Prisão ocorreu com apoio da Corregedoria da PM

Por volta das 8h12, um comboio com agentes da Polícia Civil e da Corregedoria da PM chegou ao imóvel, na rua Roma, no Jardim Paulista, onde o oficial foi localizado e detido.

Segundo a polícia, ele será encaminhado ao 8º Distrito Policial, na capital paulista, onde passará por interrogatório. Após os procedimentos, deve realizar exame de corpo de delito e, na sequência, ser levado ao Presídio Militar Romão Gomes.

Justiça Militar autorizou prisão após novos laudos

O pedido de prisão foi feito na terça-feira (17), com aval do Ministério Público de São Paulo, e acatado pela Justiça Militar. A solicitação também contou com manifestação favorável da Corregedoria.

A decisão foi baseada em novos laudos da Polícia Técnico-Científica, que apontaram indícios relevantes sobre o caso.

Perícia levanta dúvidas sobre versão inicial

Entre os elementos considerados estão a trajetória do disparo e a profundidade dos ferimentos, que, segundo a investigação, indicam que a morte não teria sido suicídio.

Os exames também apontaram que a vítima não estava grávida e não havia ingerido álcool ou drogas. Além disso, foram identificadas manchas de sangue em diferentes cômodos do apartamento.

O laudo necroscópico ainda revelou lesões no rosto e no pescoço da policial.

Caso segue em investigação

Apesar dos documentos já anexados — que somam cerca de 70 páginas — a polícia ainda aguarda resultados complementares do Instituto Médico Legal (IML) e do Instituto de Criminalística (IC) para concluir o inquérito.
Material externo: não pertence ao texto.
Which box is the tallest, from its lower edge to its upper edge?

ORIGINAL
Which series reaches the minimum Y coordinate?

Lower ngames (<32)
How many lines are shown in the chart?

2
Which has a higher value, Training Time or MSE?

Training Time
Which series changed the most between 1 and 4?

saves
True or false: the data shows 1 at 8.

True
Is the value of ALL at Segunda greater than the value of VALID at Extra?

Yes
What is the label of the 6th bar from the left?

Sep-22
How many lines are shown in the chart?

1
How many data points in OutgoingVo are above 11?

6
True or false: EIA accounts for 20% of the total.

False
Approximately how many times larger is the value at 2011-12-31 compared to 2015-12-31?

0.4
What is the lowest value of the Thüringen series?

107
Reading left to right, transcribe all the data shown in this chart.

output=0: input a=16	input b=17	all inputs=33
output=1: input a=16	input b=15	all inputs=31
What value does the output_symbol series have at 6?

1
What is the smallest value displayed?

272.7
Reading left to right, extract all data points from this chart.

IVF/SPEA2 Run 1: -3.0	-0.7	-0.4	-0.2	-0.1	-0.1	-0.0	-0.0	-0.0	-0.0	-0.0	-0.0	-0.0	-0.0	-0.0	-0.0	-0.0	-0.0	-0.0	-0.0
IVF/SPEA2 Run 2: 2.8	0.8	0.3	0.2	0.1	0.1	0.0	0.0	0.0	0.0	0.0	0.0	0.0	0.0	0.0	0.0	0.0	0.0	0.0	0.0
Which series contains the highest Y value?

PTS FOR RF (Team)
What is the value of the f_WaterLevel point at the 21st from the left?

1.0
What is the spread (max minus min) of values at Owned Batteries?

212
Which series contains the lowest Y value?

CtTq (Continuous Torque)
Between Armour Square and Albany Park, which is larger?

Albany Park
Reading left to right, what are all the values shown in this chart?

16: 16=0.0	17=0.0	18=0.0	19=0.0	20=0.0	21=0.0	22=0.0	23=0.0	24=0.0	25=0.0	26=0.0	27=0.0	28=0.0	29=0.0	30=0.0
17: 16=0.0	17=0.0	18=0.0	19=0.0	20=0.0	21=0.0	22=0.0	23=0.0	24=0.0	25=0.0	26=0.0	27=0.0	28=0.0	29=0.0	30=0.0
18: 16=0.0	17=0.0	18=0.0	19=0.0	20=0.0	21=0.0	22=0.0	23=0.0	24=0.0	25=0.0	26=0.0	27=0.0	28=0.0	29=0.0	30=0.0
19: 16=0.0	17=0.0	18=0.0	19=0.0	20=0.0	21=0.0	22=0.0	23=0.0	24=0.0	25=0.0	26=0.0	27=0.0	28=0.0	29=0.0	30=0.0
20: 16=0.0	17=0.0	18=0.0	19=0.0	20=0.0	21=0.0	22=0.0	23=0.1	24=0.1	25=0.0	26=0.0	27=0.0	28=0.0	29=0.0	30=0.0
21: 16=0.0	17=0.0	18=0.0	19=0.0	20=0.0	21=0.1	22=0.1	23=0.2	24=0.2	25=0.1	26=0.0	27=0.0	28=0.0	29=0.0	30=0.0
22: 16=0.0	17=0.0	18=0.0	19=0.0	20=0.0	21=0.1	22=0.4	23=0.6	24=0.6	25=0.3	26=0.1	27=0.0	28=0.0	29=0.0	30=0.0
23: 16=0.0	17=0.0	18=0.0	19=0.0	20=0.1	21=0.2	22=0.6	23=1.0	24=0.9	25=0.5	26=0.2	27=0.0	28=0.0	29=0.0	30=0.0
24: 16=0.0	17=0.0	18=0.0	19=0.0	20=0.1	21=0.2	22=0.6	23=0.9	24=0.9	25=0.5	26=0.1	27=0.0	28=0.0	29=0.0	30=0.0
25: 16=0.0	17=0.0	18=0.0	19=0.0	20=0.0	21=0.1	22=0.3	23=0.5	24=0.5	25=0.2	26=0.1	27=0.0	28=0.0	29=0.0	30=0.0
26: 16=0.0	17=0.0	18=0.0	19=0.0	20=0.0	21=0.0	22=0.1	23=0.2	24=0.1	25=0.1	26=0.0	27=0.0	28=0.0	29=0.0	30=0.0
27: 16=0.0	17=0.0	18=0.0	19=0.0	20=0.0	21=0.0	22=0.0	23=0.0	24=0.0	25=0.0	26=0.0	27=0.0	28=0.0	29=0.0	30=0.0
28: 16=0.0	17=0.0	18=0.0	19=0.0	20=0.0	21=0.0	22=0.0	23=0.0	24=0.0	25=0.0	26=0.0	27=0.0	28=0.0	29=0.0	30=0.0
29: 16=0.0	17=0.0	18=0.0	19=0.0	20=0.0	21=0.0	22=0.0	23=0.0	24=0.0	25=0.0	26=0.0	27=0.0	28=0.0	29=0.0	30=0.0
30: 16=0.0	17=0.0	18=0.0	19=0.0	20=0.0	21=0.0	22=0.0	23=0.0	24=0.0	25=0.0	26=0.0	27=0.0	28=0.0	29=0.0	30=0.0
O caso aconteceu no dia 18 de fevereiro e, inicialmente, foi registrado como suicídio, mas passou a ser investigado como possível feminicídio após decisão judicial.

Defesa e família apresentam versões divergentes

A defesa do tenente-coronel sustenta que a policial teria tirado a própria vida e afirma que aguarda a conclusão das perícias.

Já a família da vítima contesta essa versão e defende que Gisele foi vítima de feminicídio.

A expectativa é que o Inquérito Policial Militar (IPM) seja finalizado nos próximos dias.